Cep telefonu espirisi ile başlayan Esc. albümdeki en tempolu parça. Ayrıcada bariz bir Samael parçası. Öyleki yeni bir Samael parçası diye dinleseniz çok da şaşırmayacağınız bir parça. Hızlı ve çoşkulu bir parça. Ewigkeit konser veren bir grupmu bilmiyorum, açıkcası hiçte sanmıyorum ama konserde dinlemesi gayet keyifli olabilecek bir şarkı Esc.. Tek eksiği cılız kalan temiz vokalleri olabilir ki bu aslında tüm albümün problemi olabilir. Fakat temiz vokallerin müziğin içinde sırıtmadığını söylemekte de fayda var.
Üçüncü parça albümdeki ilk favorim olan Powerplant. Gene filmlerden alınan konuşmalarla başlayan bir parça. Bu konuşmaların ardından melankolik bir lead gitarla başlıyor albüm. Bahsi geçen Novembre etkisi en çok bu şarkıda gözüküyor. Mütemadiyen dinlediğim bir parça, şiddet ile tavsiye ediyorum.
Journey To Ixtlan albümdeki en ilginç parça. Garip tonları olan bir gitar ritmi ile başlıyor şarkı. Etnik vokaller ile bu ritmi bir süre dinledikten sonra şarkı duruyor ve atmosferik klavye partisyonları eşliğinde Juan Ramon Jimenez’in The Definitive Jorney adlı eserinden bir pasaj dinliyoruz. Sonra da melankolik melodiler eşliğinde şarkımız başlıyor. Şarkının kapanışı başlangıçtaki rif ile yapılıyor.
Live At Palenque 2012 enstrümantel bir parça. Fakat günümüzde dinlediğimiz bir çok enstrümantel parça gibi melankolik bir hava takınmak yerine albümdeki en sert ve çoşkulu parçalardan birisi. Hafif samael etkisi bu parçada da var.
Conquer The Fear albümdeki bir diğer tempolu şarkı. Albüm boyunca dinlediğimiz tüm tempolu şarkılar gibi bu şarkıda Samael şarkılarını andırıyor.

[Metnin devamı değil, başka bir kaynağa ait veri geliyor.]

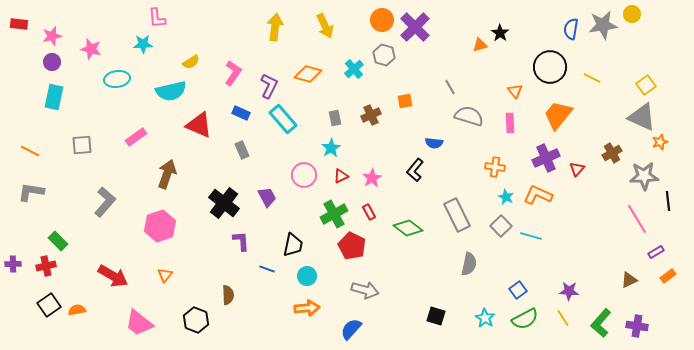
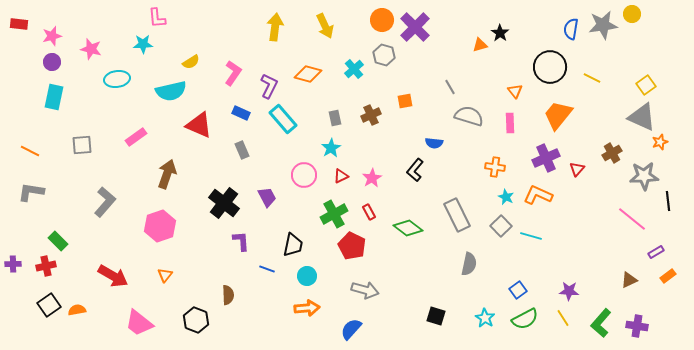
pink line at (637, 219): moved 5 px left; rotated 20 degrees counterclockwise
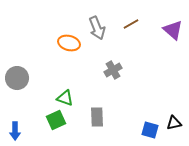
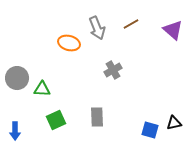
green triangle: moved 23 px left, 9 px up; rotated 18 degrees counterclockwise
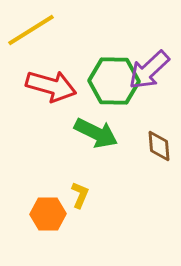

Fakat şunu belirtmem gerek ki bir çok Samael şarkısından güzel bir parça Conquer The Fear (zevkler ve renkler tartışılmaz).
Albümün sonlarına yaklaşırken albümün tavrı ilginçleşiyor. Platonic Verses özellikle vokalleri ile Amerikan metal core gruplarını hatırlatan bir şarkı. İlginç, James Fogarty canı ne isterse denemekten hiç çekinmemiş. Şarkının ikinci dakikasında boy gösteren gitarlar ise bir çoğunuzu şaşırtacaktır. James yeri geldiği zaman esinlenmekten de hiç çekinmemiş.
En ilginç parça Journey To Ixtlan demiştim. Dediğiminde arkasındayım, özelliklede trafiği düşünülünce. Fakat albüm deki en değişik parçalar son iki parça. Strange Volk şaşırtıcı bayan vokalleri ve folk sayılabilecek melodileri ile güzel ve oldukça farklı bir şarkı.
Kapanış parçası The New Way, özellikle vokal partisyonları ile Pet Shop Boys’u andıran bir parça. Biliyorum, bir metal grubunun andırmasını beklenen en son gruplardan birisidir Pet Shop Boys ama To Die For, in the heat of the night koverinden beri hiç bir şey beni çok şaşırtmıyor metal camiasında.
Son sözüm Ewigkeit hakkında deneysel şeylerden hoşlanıyorsanız ve kritik boyunca benzettiğim grupları seviyorsanız bir şans verin, muhtemelen severseniz. Yok ben slayer severim yaşasın thrash diyorsanız o zaman Christ Illusion şu sıralar çıkmış olmalı. Onu dinleyin.